LowRouter

Sustainability-first

“Sustainable AI” is doing a lot of marketing work right now. This page describes what the phrase means inside LowRouter — concretely, what we measure, what we report, and what we have decided not to claim.

What we measure

For every inference request, we estimate two numbers:

  • Energy per output token (Wh), derived from the model’s active parameter count using the EcoLogits methodology.
  • Grid carbon intensity (gCO₂e/kWh) for the region the provider serves the request from, sourced from the International Energy Agency.

The product gives us gCO₂e per 1,000 tokens for the request. The exact formula and the confidence we attach to each estimate are in the methodology page.

These numbers are exposed:

  • On every API response, in an eco block.
  • On the dashboard, aggregated by day, model, provider, and region.
  • On the public model browser, as a comparable estimate per model.

What we don’t measure (yet)

  • Training emissions. We report inference only. Training is a separate, larger, and harder-to-attribute footprint, and folding it into per-request numbers is misleading.
  • Hardware embodied carbon. GPU manufacturing has a real footprint; we don’t yet have a defensible per-token number for it.
  • Real-time grid mix. We use annual averages by region. Live carbon-aware routing is a future feature, not a current one.
  • Embedding workloads. Encoder-only models have a different compute profile and our formula does not yet model them well.

We list these limits because they are part of what an honest number looks like. The sustainable-AI page repeats them next to every chart.

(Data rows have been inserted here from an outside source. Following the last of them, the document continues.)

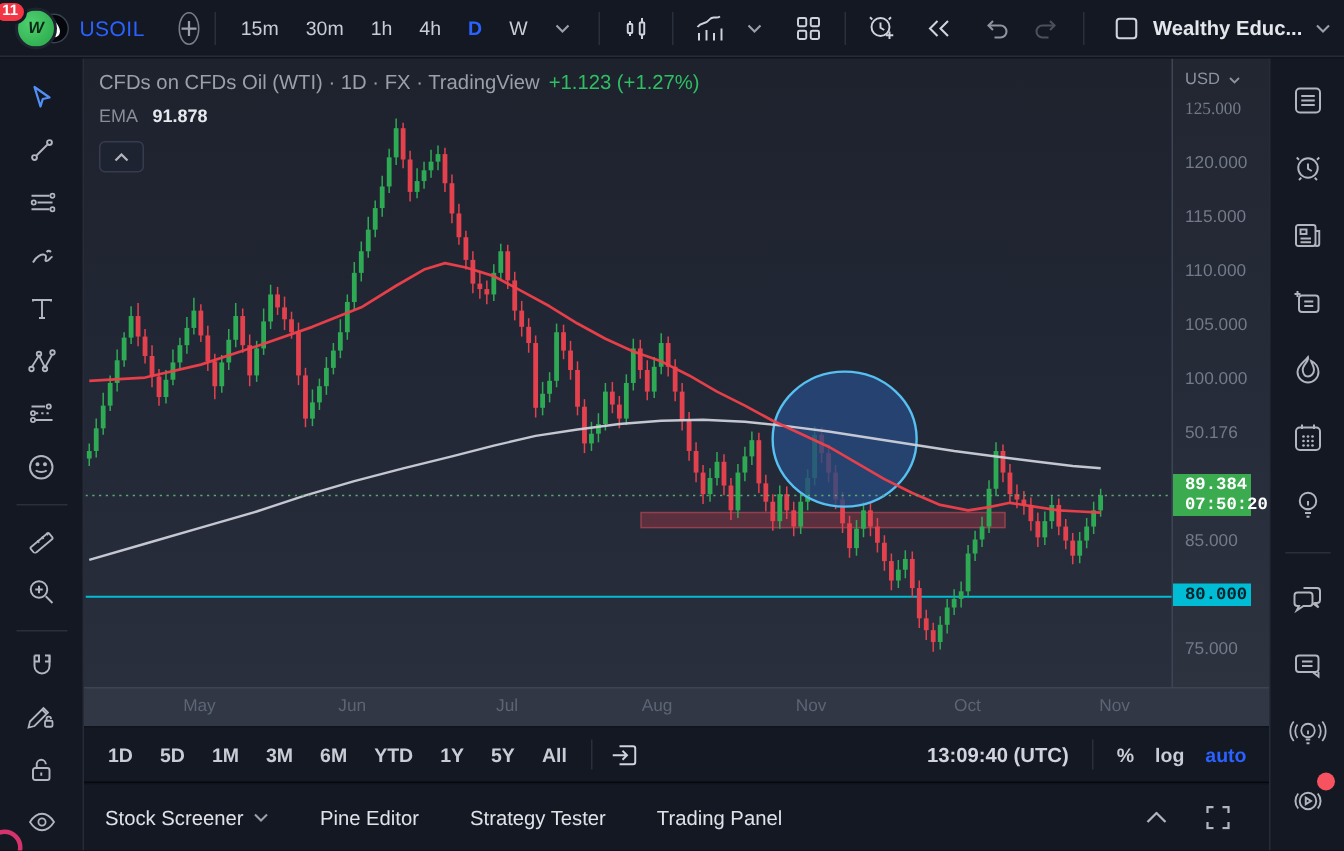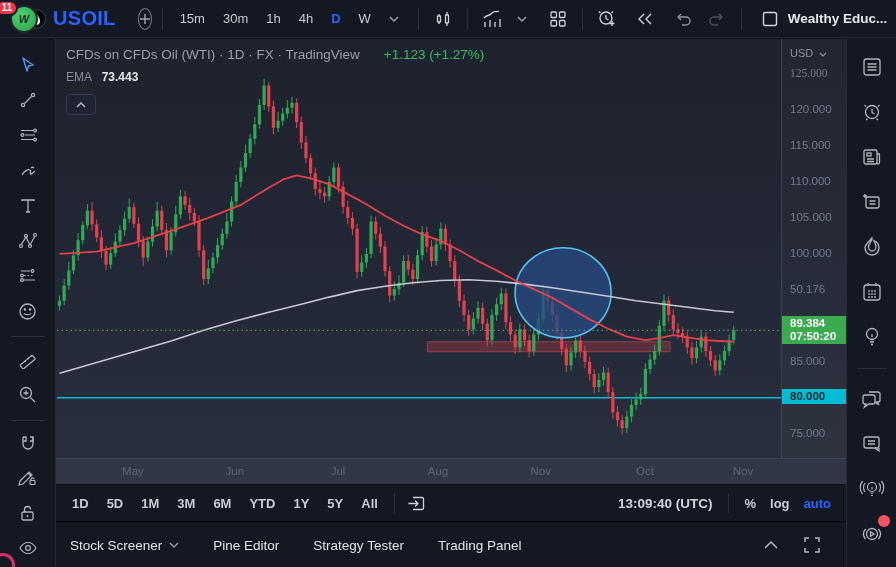--- a/index.html
+++ b/index.html
@@ -21,7 +21,7 @@
   .symbol-group { display:flex; align-items:center; gap:7px; margin-left:16px; cursor:pointer; }
   .oil-circ { width:20px; height:20px; border-radius:50%; background:#05070c; border:1px solid #3a4150;
     display:flex; align-items:center; justify-content:center; }
-  .symbol { color:#2962ff; font-weight:bold; font-size:20px; letter-spacing:.3px; }
+  .symbol { color:#2962ff; font-weight:normal; font-size:14px; letter-spacing:.3px; }
   .plus-circ { width:22px; height:22px; border-radius:50%; border:1.6px solid #777e8c; margin-left:22px;
     display:flex; align-items:center; justify-content:center; color:#9aa0ac; }
   .tf-row { display:flex; align-items:center; gap:4px; }

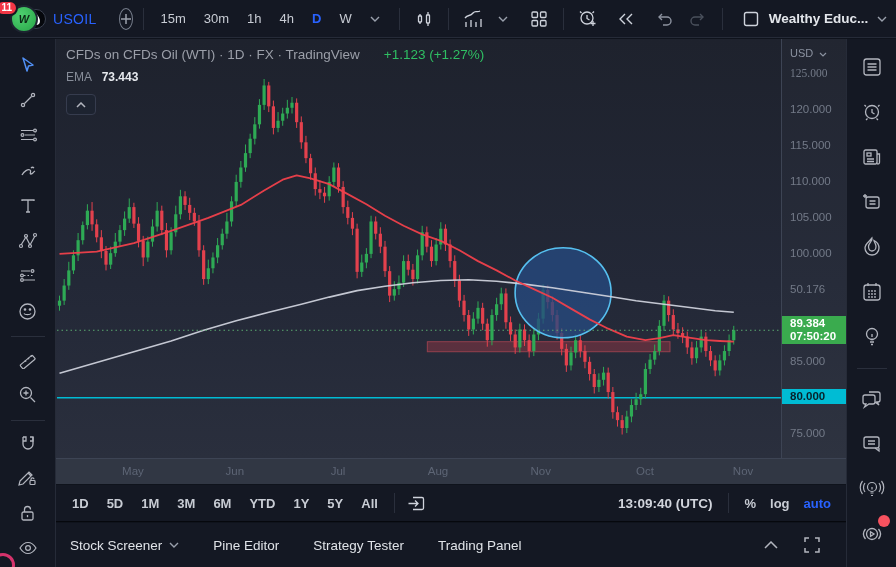--- a/index.html
+++ b/index.html
@@ -72,7 +72,7 @@
 
   .legend { position:absolute; left:10px; top:8px; z-index:10; }
   .legend-title-row { font-size:13.5px; color:#9b9fa9; white-space:nowrap; cursor:pointer; }
-  .legend-change { color:#2fbf63; margin-left:24px; }
+  .legend-change { color:#2fbf63; margin-left:6px; }
   .ema-row { margin-top:8px; font-size:12px; color:#878d99; cursor:pointer; }
   .ema-row .val { margin-left:7px; font-weight:bold; }
   .ema1 .val { color:#f23645; }

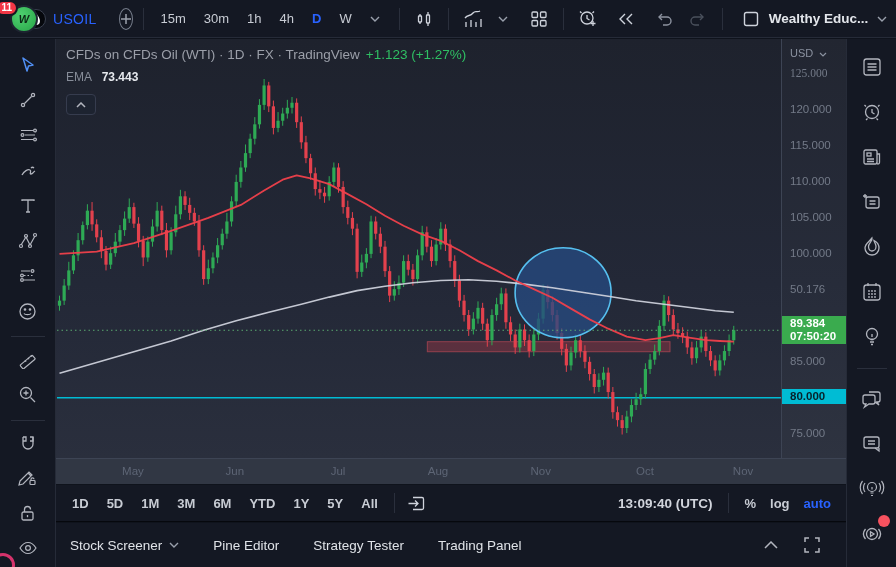--- a/index.html
+++ b/index.html
@@ -701,7 +701,7 @@
         </div>
         <div class="ema-row ema2">
           <span>EMA</span>
-          <span class="val">73.443</span>
+          <span class="val">91.878</span>
         </div>
         <div class="collapse-btn">
           <svg class="ic" width="10" height="6" viewBox="0 0 10 6">

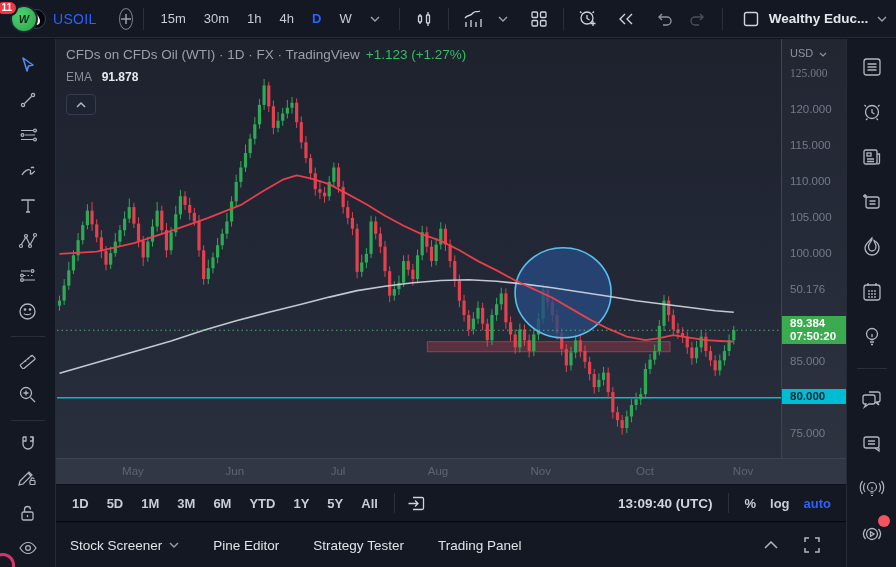--- a/index.html
+++ b/index.html
@@ -61,8 +61,8 @@
     border-left:1px solid #3d4454; background:rgba(255,255,255,0.02); z-index:5; }
   .pa-usd { position:absolute; left:8px; top:8px; font-size:11px; color:#8b92a0; cursor:pointer; }
   .pa-tick { position:absolute; left:8px; height:14px; font-size:11.5px; color:#737a88; }
-  .pa-label { position:absolute; left:0; width:64px; text-align:left; padding:1px 0 1px 8px;
-    font-size:11.5px; font-weight:bold; line-height:13px; z-index:6; }
+  .pa-label { position:absolute; left:0; width:52px; text-align:left; padding:1px 0 1px 8px;
+    font-size:11.5px; font-weight:bold; line-height:13px; z-index:6;font-family:Liberation Mono, monospace; }
   .pa-label.last { background:#3aab4e; color:#fff; }
   .pa-label.cyan { background:#00bcd4; color:#07222a; }
   .time-axis { position:absolute; left:0; bottom:0; width:860px; height:26px; background:#313744;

Constraints that fall out of this position

A few platform decisions follow from taking energy and carbon seriously:

  • The site itself is on a tight transfer budget. Pages like this one ship under 100 KB total. The docs site renders server-side with no client framework. Heavy interactive widgets are not added without a reason.
  • The default route is auto-mode, not “the largest model.” If a smaller model can do the job for a fraction of the energy, we’d rather it be the default.
  • Providers and regions with very high grid intensity are deprioritised in routing unless explicitly pinned by the caller. See provider routing.
  • We are slower to add features than we’d like. Every new background job, every dashboard widget, every fancy visualisation is a per-user energy cost; we add them when they earn the cost.

What this is not

A pledge that any single request is green. A claim that the estimate is exact. An assertion that running an LLM through LowRouter is meaningfully better for the planet than running it directly.

What it is: a measured number, an open formula, and a default that prefers the smaller model and the cleaner grid when other constraints allow.